Venna et Kokoroko au festival Jazz à la Villette - Jazz Magazine
Jazz live
Publié le 12 Sep 2026

Venna et Kokoroko au festival Jazz à la Villette

Grande Halle de la Villette, 6 septembre

En guise de bouquet final de l’édition 2026, Jazz à la Villette avait choisi de proposer un programme autour de la scène londonienne, qui ne cesse depuis quelques années de voir émerger de nouveaux talents.

Le saxophoniste Venna – Malik Venner selon à l’état civil – est le premier à se présenter avec son trio pour un cet centré autour du répertoire de son premier album, « Malik », sorti l’année dernière. Entendu chez Burna Boy, Arlo Parks, Yussef Dayes et Little Simz, le musicien a déjà son public fidèle, qui réclame et obtient les titres qui lui ont permis de se faire remarquer sur les réseaux sociaux ces deniers mois, tels que My Way et Sicily Box. Le son, chaleureux et mélodique, du saxophoniste, évoque celui d’un Grover Washington Jr, mais la musique, entre jazz marqué par la pop et R&B contemporain, s’approche dangereusement d’un smooth jazz purement décoratif. Les spectateurs – dont certains sont prêts à payer 100 € pour acquérir son LP – ne se posent pas tant de questions et manifestent un enthousiasme qui permet à Venna de dépasser son créneau officiel. Difficile de savoir vers où il va aller ensuite…
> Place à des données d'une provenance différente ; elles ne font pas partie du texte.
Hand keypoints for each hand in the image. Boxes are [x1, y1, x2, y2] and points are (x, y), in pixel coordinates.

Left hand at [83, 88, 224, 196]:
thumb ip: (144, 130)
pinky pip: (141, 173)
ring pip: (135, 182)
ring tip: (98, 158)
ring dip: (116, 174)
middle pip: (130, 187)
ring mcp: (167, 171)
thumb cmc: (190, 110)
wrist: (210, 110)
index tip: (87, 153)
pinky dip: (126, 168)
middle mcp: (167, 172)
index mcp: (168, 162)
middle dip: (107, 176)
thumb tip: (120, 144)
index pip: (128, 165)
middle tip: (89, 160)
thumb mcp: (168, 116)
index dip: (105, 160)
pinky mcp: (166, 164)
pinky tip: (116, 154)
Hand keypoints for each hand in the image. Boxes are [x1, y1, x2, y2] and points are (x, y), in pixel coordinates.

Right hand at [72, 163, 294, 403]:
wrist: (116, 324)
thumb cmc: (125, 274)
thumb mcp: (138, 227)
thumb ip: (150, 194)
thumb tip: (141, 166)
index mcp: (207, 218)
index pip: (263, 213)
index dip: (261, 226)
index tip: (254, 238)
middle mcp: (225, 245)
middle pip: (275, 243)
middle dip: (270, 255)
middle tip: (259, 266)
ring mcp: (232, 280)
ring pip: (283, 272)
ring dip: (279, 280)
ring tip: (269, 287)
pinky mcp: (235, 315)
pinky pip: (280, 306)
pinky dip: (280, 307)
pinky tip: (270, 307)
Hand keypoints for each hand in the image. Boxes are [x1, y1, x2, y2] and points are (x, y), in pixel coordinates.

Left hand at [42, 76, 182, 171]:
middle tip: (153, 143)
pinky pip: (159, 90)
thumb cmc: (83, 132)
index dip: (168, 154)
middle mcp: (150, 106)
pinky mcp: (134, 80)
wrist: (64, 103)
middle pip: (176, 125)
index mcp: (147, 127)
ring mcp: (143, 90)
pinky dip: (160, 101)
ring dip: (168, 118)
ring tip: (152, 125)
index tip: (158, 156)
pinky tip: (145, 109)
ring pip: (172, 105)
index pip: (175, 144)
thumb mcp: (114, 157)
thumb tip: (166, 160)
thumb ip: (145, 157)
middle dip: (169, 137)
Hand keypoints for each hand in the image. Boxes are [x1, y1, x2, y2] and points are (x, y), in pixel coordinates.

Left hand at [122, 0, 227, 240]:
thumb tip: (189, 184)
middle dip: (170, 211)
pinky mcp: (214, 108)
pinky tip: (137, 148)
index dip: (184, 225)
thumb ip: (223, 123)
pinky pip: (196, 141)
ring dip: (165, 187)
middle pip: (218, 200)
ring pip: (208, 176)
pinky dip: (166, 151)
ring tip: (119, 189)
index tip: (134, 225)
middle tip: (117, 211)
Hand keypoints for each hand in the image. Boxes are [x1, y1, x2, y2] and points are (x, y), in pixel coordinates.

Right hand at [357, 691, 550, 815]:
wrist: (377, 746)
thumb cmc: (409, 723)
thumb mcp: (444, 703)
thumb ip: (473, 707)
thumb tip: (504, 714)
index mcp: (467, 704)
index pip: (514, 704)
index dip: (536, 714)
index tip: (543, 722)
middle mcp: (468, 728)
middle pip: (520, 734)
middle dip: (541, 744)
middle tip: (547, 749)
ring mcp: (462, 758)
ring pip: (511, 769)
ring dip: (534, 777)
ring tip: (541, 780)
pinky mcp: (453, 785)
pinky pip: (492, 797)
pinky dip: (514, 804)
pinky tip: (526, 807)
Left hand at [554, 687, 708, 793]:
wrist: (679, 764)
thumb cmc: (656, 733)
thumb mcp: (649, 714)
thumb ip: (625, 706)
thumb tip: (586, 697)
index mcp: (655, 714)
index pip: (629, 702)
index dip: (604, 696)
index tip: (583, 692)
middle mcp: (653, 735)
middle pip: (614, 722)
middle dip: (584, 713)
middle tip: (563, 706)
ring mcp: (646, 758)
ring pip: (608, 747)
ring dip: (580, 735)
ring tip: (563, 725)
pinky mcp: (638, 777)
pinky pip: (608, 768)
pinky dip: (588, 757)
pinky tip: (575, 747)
Pas de surprise particulière avec Kokoroko. Visiteur régulier des scènes françaises, le collectif a vu sa configuration évoluer au fil des années autour de sa patronne, la trompettiste et chanteuse Sheila Maurice-Grey, sans perdre son inspiration et sa singularité. Repéré en 2018 avec l’irrésistible Abusey Junction (absent de la setlist en ce moment) sur l’anthologie « We Out Here » impulsée par Giles Peterson, le groupe continue à creuser un sillon qui convoque aussi bien le jazz que l’afrobeat au service d’une pulsation dansante et festive assez irrésistible. Sans surprise, le programme puise largement dans le répertoire du dernier album en date, « Tuff Times Never Last », avec des titres comme Idea 5 (Call My Name) ou Da Du Dah, complétés par des emprunts aux disques précédents et par deux reprises à vocation programmatique : Love and Death du vétéran du highlife Ebo Taylor, décédé il y a quelques mois, et I’ll Stay de George Clinton, dans une version évidemment inspirée de celle de Roy Hargrove.

Maurice-Grey partage la première ligne avec la chanteuse et tromboniste Anoushka Nanguy, arrivée récemment et bien intégrée dans le son d’ensemble, tandis que le reste de l’orchestre emmené par le percussionniste fondateur Onome Edgeworth crée le cadre parfait pour leur expression. Le public répond sans hésitation, et la Grande Halle prend une allure de club londonien qui lui va bien, permettant au festival de refermer ses portes sur un sommet – en attendant l’année prochaine.